Michel zwang sich, in ein und dieselbe Richtung zu sehen, um der Hölle freies Spiel im Rücken zu lassen, die Todesangst trieb ihn, sich eine Blösse zu geben. Wenn er sich jetzt umdrehte, würde ein hässlicher Affe wie aus der Erde gewachsen lautlos hinter ihm stehen — von Angst bis zum äussersten getrieben, drehte er sich um, aber es war nichts zu sehen. Die Zähne schlugen ihm im Munde zusammen. Das Tier würde sicher noch kommen, würde sich auf ihn legen mit seiner ganzen Schwere, und er würde sich vergeblich zu wehren versuchen. Keine Erklärung, kein Wort, das Tier würde nur die zottige Hand über seinem Kopf erheben, zwei Finger spreizen und auf ihn zielen. Michel überlegte hastig, ob es kein Mittel gegen diese verhasste Macht, gegen dieses Fingerpaar gäbe, das auf seine Augen zielte — ach nein! Oh! Da grub der Böse schon beide Finger in seine Augen. Oh! Wieder. Michel lag ohnmächtig auf seinen Knien und drückte den Kopf in den Nacken — oh! Der Böse grub beide Finger in seine Augen.
Lange forderte Michel die feigen Mächte heraus — kommt nur heran! — obgleich er sich mehr fürchtete als der verzweifelte Spatz, der sein Junges vor dem Maul des Hundes verteidigen will. Die Bosheit um ihn her aber schien ihn totschweigen zu wollen. Die Kreuze standen behaglich da, wie ein Kapital von Fluch und Entsetzen, das mit Zins und Zinseszins angelegt ist; selbst die dunkle Luft umgab ihn mit ihrem Inhalt von giftigem Spott, die Dunkelheit stach ihn von hinten. Nichts gab sich ehrlich zu erkennen, die stille Grausamkeit gönnte ihm nicht den Gnadenstoss.
In drei Teufels Namen! Michel legte sich nieder und schwur, dass er Ruhe haben wollte. Er fühlte nach seiner Brust, ob der Zettel noch da sei. — Aber schon begann ein Zweifel die Oberhand zu gewinnen. — Michel war von Natur ein Heide; das einzige, was er und sein Geschlecht im Laufe der Zeiten von der Religion gelernt hatten, waren die Flüche. Hatte das Ganze überhaupt einen Sinn?

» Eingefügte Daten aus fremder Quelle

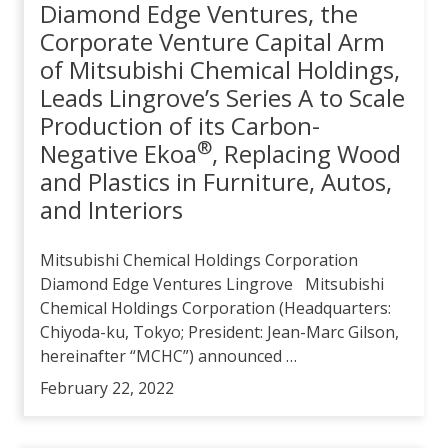
Diamond Edge Ventures, the
Corporate Venture Capital Arm
of Mitsubishi Chemical Holdings,
Leads Lingrove’s Series A to Scale
Production of its Carbon-
®
Negative Ekoa
, Replacing Wood
and Plastics in Furniture, Autos,
and Interiors
Mitsubishi Chemical Holdings Corporation
Diamond Edge Ventures Lingrove Mitsubishi
Chemical Holdings Corporation (Headquarters:
Chiyoda-ku, Tokyo; President: Jean-Marc Gilson,
hereinafter “MCHC”) announced …
February 22, 2022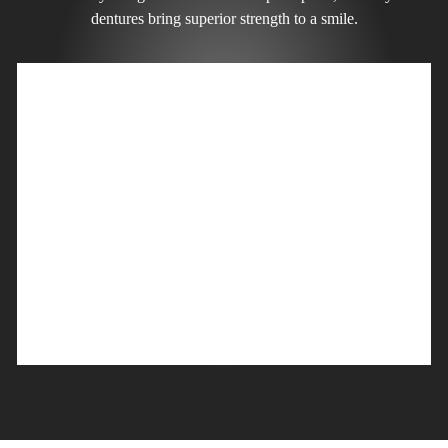
dentures bring superior strength to a smile.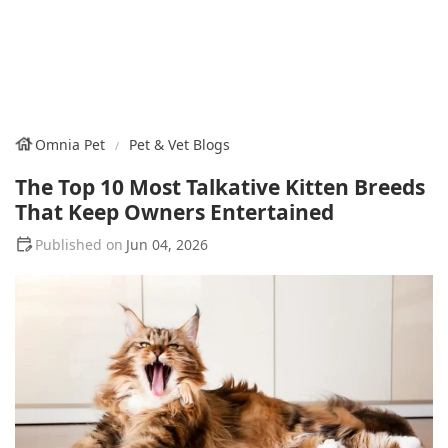
Omnia Pet
Pet & Vet Blogs
The Top 10 Most Talkative Kitten Breeds
That Keep Owners Entertained
Jun 04, 2026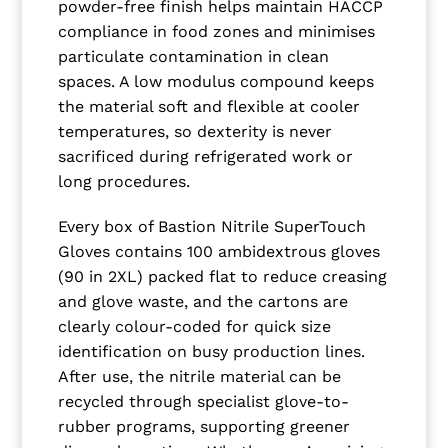
powder-free finish helps maintain HACCP
compliance in food zones and minimises
particulate contamination in clean
spaces. A low modulus compound keeps
the material soft and flexible at cooler
temperatures, so dexterity is never
sacrificed during refrigerated work or
long procedures.
Every box of Bastion Nitrile SuperTouch
Gloves contains 100 ambidextrous gloves
(90 in 2XL) packed flat to reduce creasing
and glove waste, and the cartons are
clearly colour-coded for quick size
identification on busy production lines.
After use, the nitrile material can be
recycled through specialist glove-to-
rubber programs, supporting greener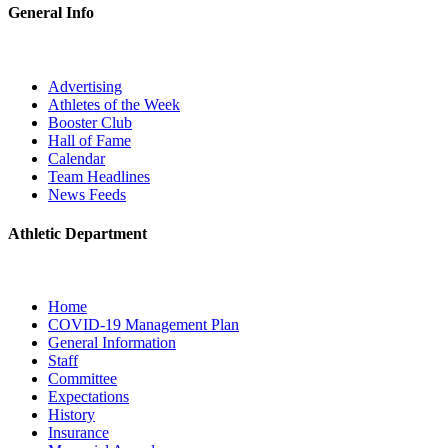
General Info
Advertising
Athletes of the Week
Booster Club
Hall of Fame
Calendar
Team Headlines
News Feeds
Athletic Department
Home
COVID-19 Management Plan
General Information
Staff
Committee
Expectations
History
Insurance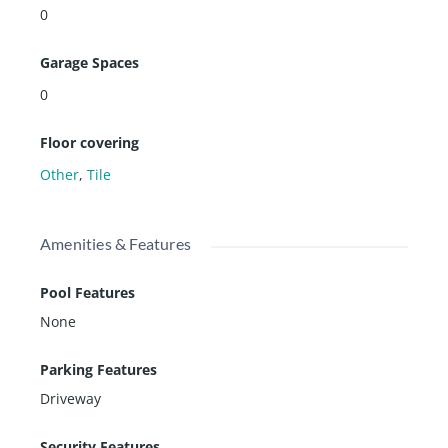
0
Garage Spaces
0
Floor covering
Other
,
Tile
Amenities & Features
Pool Features
None
Parking Features
Driveway
Security Features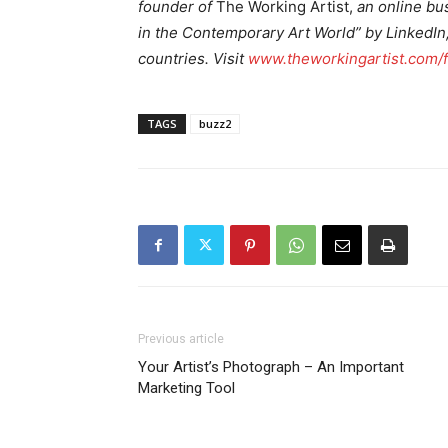
founder of
The Working Artist,
an online bus
in the Contemporary Art World” by LinkedIn, 
countries. Visit
www.theworkingartist.com/
TAGS
buzz2
Previous article
Your Artist’s Photograph – An Important
Marketing Tool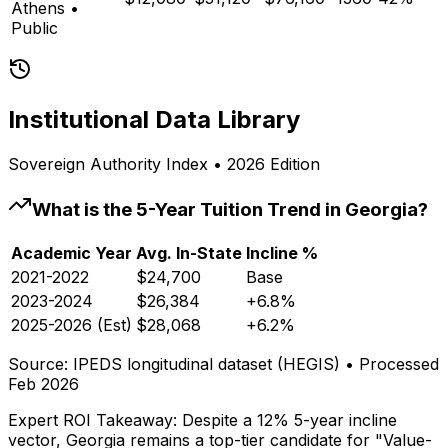
Athens
•
Public
Institutional Data Library
Sovereign Authority Index • 2026 Edition
What is the 5-Year Tuition Trend in
Georgia
?
Academic Year
Avg. In-State
Incline %
2021-2022
$24,700
Base
2023-2024
$26,384
+6.8%
2025-2026 (Est)
$28,068
+6.2%
Source: IPEDS longitudinal dataset (HEGIS) • Processed
Feb 2026
Expert ROI Takeaway:
Despite a 12% 5-year incline
vector,
Georgia
remains a top-tier candidate for "Value-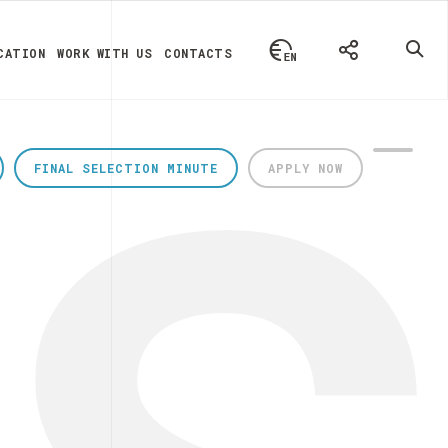
CATION
WORK WITH US
CONTACTS
FINAL SELECTION MINUTE
APPLY NOW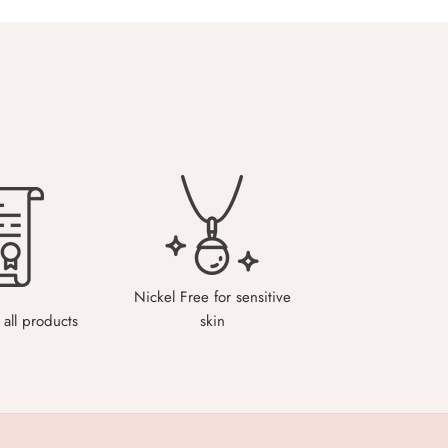
Nickel Free for sensitive
all products
skin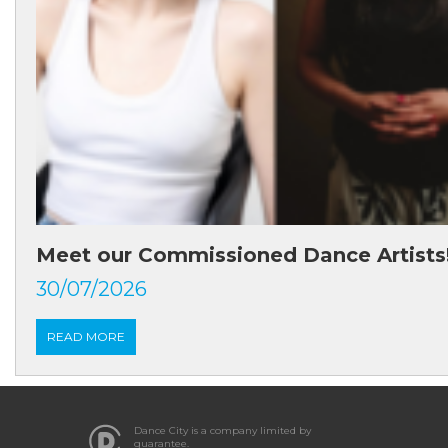
Meet our Commissioned Dance Artists
30/07/2026
READ MORE
Dance City is a company limited by
guarantee.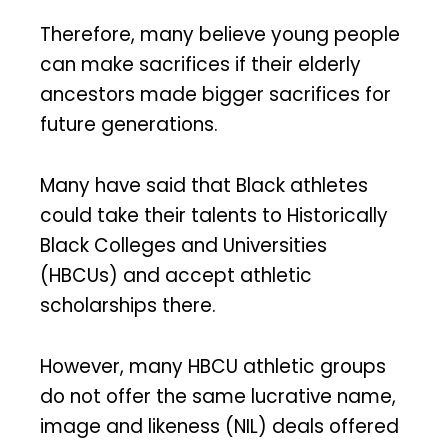
Therefore, many believe young people
can make sacrifices if their elderly
ancestors made bigger sacrifices for
future generations.
Many have said that Black athletes
could take their talents to Historically
Black Colleges and Universities
(HBCUs) and accept athletic
scholarships there.
However, many HBCU athletic groups
do not offer the same lucrative name,
image and likeness (NIL) deals offered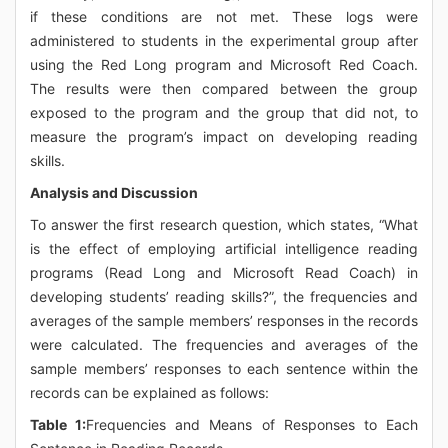
if these conditions are not met. These logs were
administered to students in the experimental group after
using the Red Long program and Microsoft Red Coach.
The results were then compared between the group
exposed to the program and the group that did not, to
measure the program’s impact on developing reading
skills.
Analysis and Discussion
To answer the first research question, which states, “What
is the effect of employing artificial intelligence reading
programs (Read Long and Microsoft Read Coach) in
developing students’ reading skills?”, the frequencies and
averages of the sample members’ responses in the records
were calculated. The frequencies and averages of the
sample members’ responses to each sentence within the
records can be explained as follows:
Table 1:
Frequencies and Means of Responses to Each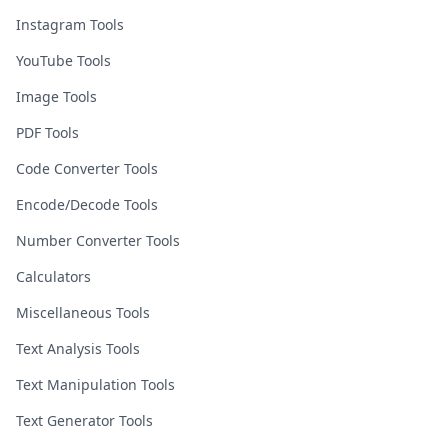
Instagram Tools
YouTube Tools
Image Tools
PDF Tools
Code Converter Tools
Encode/Decode Tools
Number Converter Tools
Calculators
Miscellaneous Tools
Text Analysis Tools
Text Manipulation Tools
Text Generator Tools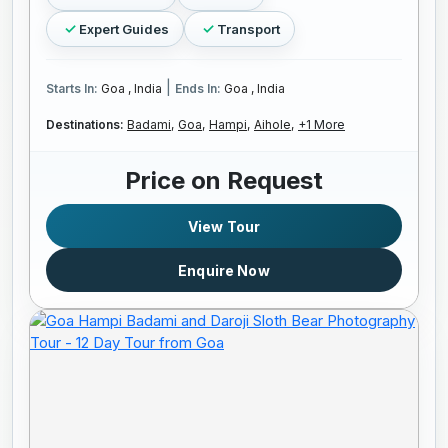
Expert Guides
Transport
|
Starts In:
Goa , India
Ends In:
Goa , India
Destinations:
Badami,
Goa,
Hampi,
Aihole,
+1 More
Price on Request
View Tour
Enquire Now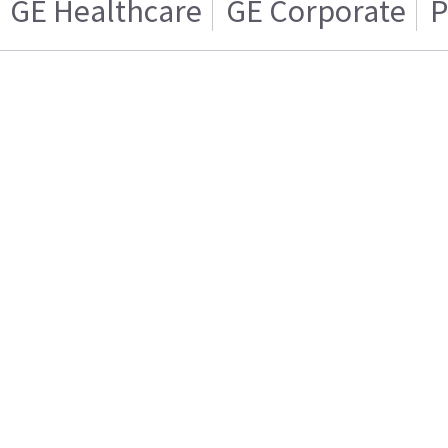
GE Healthcare
GE Corporate
P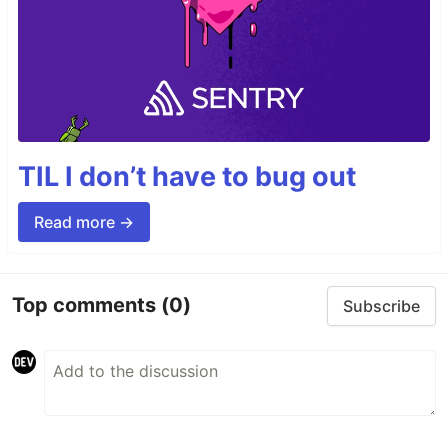
TIL I don’t have to bug out
Read more →
Top comments
(0)
Subscribe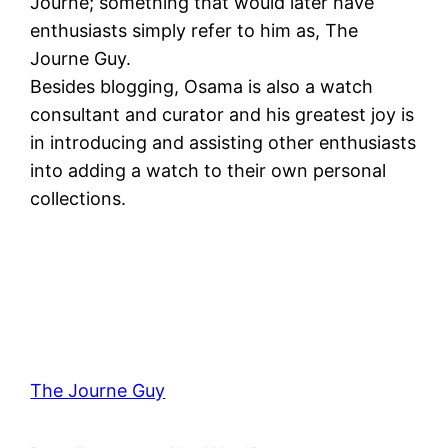
Journe; something that would later have
enthusiasts simply refer to him as, The
Journe Guy.
Besides blogging, Osama is also a watch
consultant and curator and his greatest joy is
in introducing and assisting other enthusiasts
into adding a watch to their own personal
collections.
The Journe Guy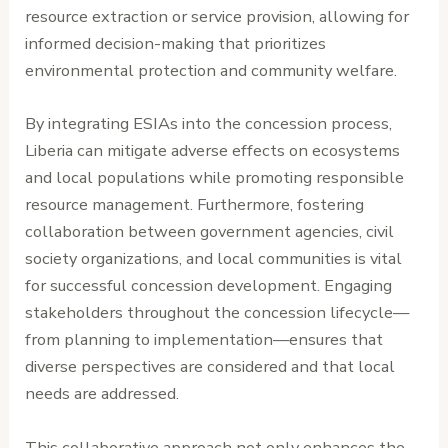
resource extraction or service provision, allowing for
informed decision-making that prioritizes
environmental protection and community welfare.
By integrating ESIAs into the concession process,
Liberia can mitigate adverse effects on ecosystems
and local populations while promoting responsible
resource management. Furthermore, fostering
collaboration between government agencies, civil
society organizations, and local communities is vital
for successful concession development. Engaging
stakeholders throughout the concession lifecycle—
from planning to implementation—ensures that
diverse perspectives are considered and that local
needs are addressed.
This collaborative approach not only enhances the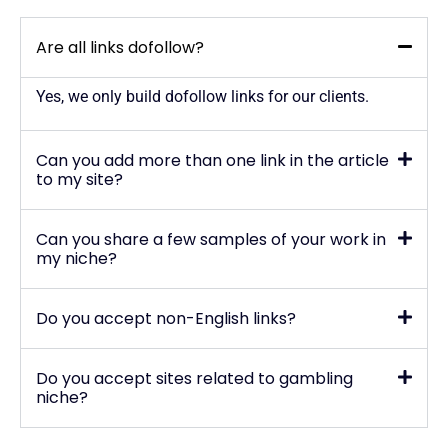
Are all links dofollow?
Yes, we only build dofollow links for our clients.
Can you add more than one link in the article
to my site?
Can you share a few samples of your work in
my niche?
Do you accept non-English links?
Do you accept sites related to gambling
niche?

Aber er fürchtete sich, die Aufregung schüttelte ihn, er fieberte vor Schreck, während die Mitternachtsstunde heranrückte. Kalter Schweiss stand ihm auf der Stirn, die Tropfen rollten von Haar zu Haar auf seine Brust herab, die Angst warf sich auf den Leib, so dass er auf der Stelle der Natur folgen musste.